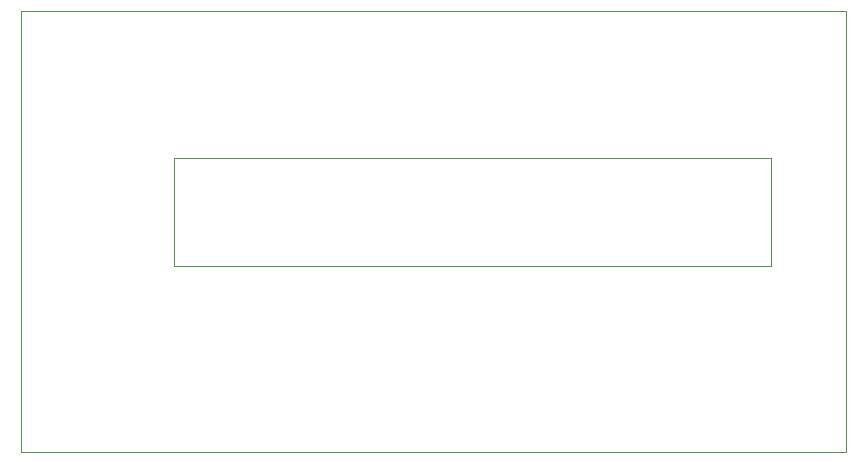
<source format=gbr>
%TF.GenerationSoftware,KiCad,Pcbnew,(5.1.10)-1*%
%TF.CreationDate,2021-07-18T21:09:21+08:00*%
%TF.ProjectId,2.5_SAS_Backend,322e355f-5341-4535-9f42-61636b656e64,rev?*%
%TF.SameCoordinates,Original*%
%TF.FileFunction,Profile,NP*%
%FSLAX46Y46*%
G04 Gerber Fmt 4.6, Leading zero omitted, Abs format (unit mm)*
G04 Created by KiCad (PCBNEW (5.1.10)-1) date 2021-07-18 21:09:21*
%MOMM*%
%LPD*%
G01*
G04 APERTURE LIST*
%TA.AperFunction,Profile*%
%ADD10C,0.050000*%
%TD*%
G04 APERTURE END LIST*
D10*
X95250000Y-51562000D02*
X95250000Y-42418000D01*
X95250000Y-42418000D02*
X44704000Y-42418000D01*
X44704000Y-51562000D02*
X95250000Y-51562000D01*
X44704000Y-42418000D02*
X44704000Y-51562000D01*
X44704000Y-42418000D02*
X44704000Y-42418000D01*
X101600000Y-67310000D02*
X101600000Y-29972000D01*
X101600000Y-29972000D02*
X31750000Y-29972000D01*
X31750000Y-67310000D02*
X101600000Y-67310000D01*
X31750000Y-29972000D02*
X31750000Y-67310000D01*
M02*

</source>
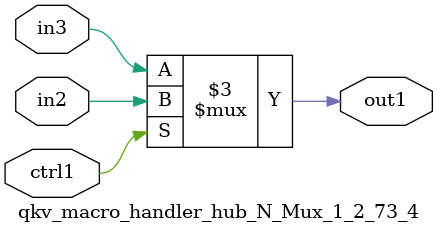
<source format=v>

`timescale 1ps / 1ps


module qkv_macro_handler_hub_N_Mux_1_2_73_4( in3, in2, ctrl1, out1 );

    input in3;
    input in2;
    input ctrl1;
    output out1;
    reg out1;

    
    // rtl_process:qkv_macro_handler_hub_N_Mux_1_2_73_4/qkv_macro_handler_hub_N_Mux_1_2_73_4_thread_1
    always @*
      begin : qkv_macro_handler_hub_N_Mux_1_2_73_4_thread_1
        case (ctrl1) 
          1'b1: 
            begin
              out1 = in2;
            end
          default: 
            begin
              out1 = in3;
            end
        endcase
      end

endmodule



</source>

────────────────

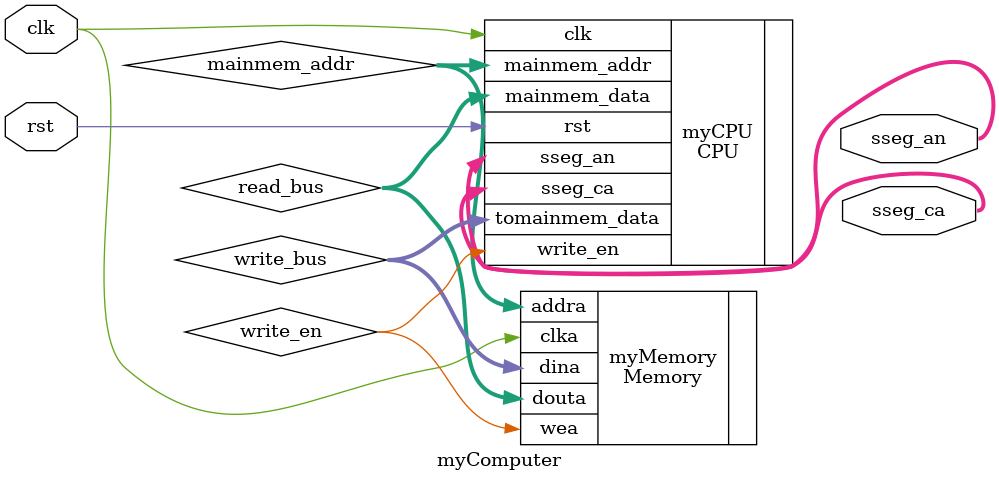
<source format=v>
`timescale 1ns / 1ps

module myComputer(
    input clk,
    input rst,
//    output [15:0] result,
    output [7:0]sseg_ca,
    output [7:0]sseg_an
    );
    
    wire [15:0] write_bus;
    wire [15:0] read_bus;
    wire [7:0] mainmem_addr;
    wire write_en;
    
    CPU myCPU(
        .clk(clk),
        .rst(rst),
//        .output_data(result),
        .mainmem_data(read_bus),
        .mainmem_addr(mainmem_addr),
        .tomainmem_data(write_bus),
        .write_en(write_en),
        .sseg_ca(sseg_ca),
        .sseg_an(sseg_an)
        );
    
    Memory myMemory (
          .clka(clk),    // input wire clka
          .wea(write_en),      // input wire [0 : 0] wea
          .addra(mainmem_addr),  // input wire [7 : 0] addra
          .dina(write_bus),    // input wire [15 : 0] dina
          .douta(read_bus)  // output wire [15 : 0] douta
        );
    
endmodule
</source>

────────────────

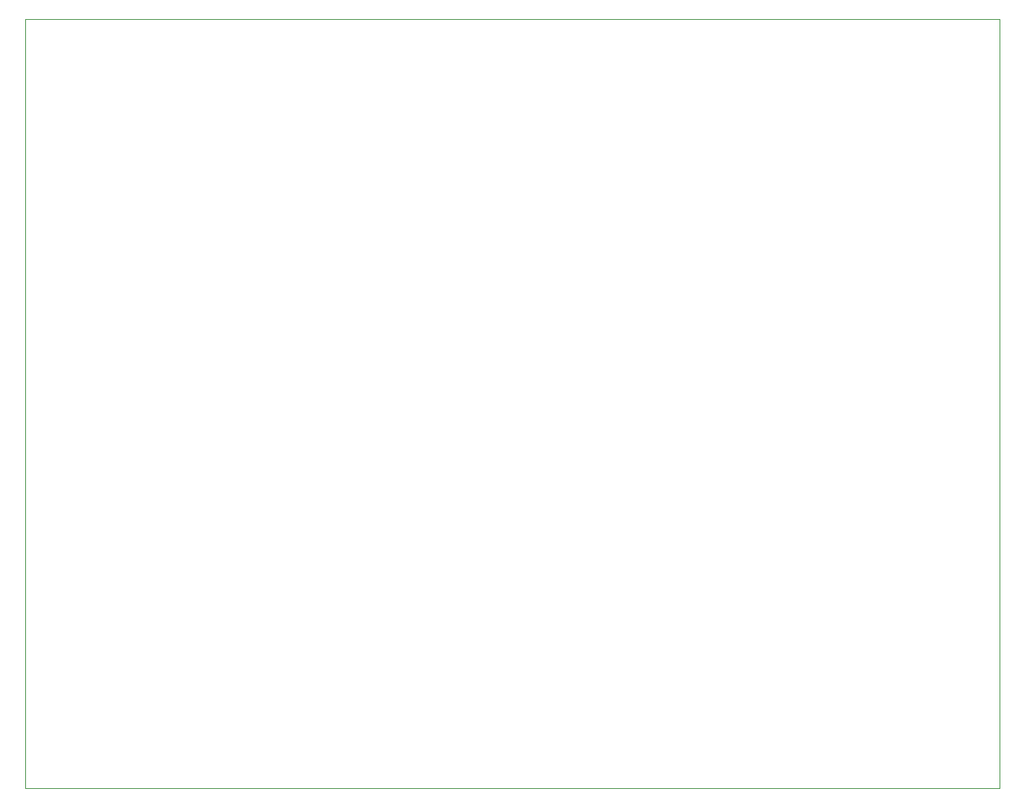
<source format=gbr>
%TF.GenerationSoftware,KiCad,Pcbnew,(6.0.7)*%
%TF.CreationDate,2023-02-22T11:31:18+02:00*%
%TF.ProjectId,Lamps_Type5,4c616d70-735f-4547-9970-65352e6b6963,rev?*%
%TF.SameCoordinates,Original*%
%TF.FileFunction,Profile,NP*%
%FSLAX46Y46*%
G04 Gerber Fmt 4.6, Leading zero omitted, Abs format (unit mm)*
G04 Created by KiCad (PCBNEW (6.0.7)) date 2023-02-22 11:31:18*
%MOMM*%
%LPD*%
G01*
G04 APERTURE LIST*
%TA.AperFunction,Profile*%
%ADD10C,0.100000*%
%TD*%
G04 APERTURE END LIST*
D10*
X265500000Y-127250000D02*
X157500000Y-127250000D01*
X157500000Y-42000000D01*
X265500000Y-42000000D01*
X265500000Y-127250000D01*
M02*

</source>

────────────────

--- Directions ---
Copy every line in the listing above where the string "result" turns up.

--- Solved exercise ---
//    output [15:0] result,
//        .output_data(result),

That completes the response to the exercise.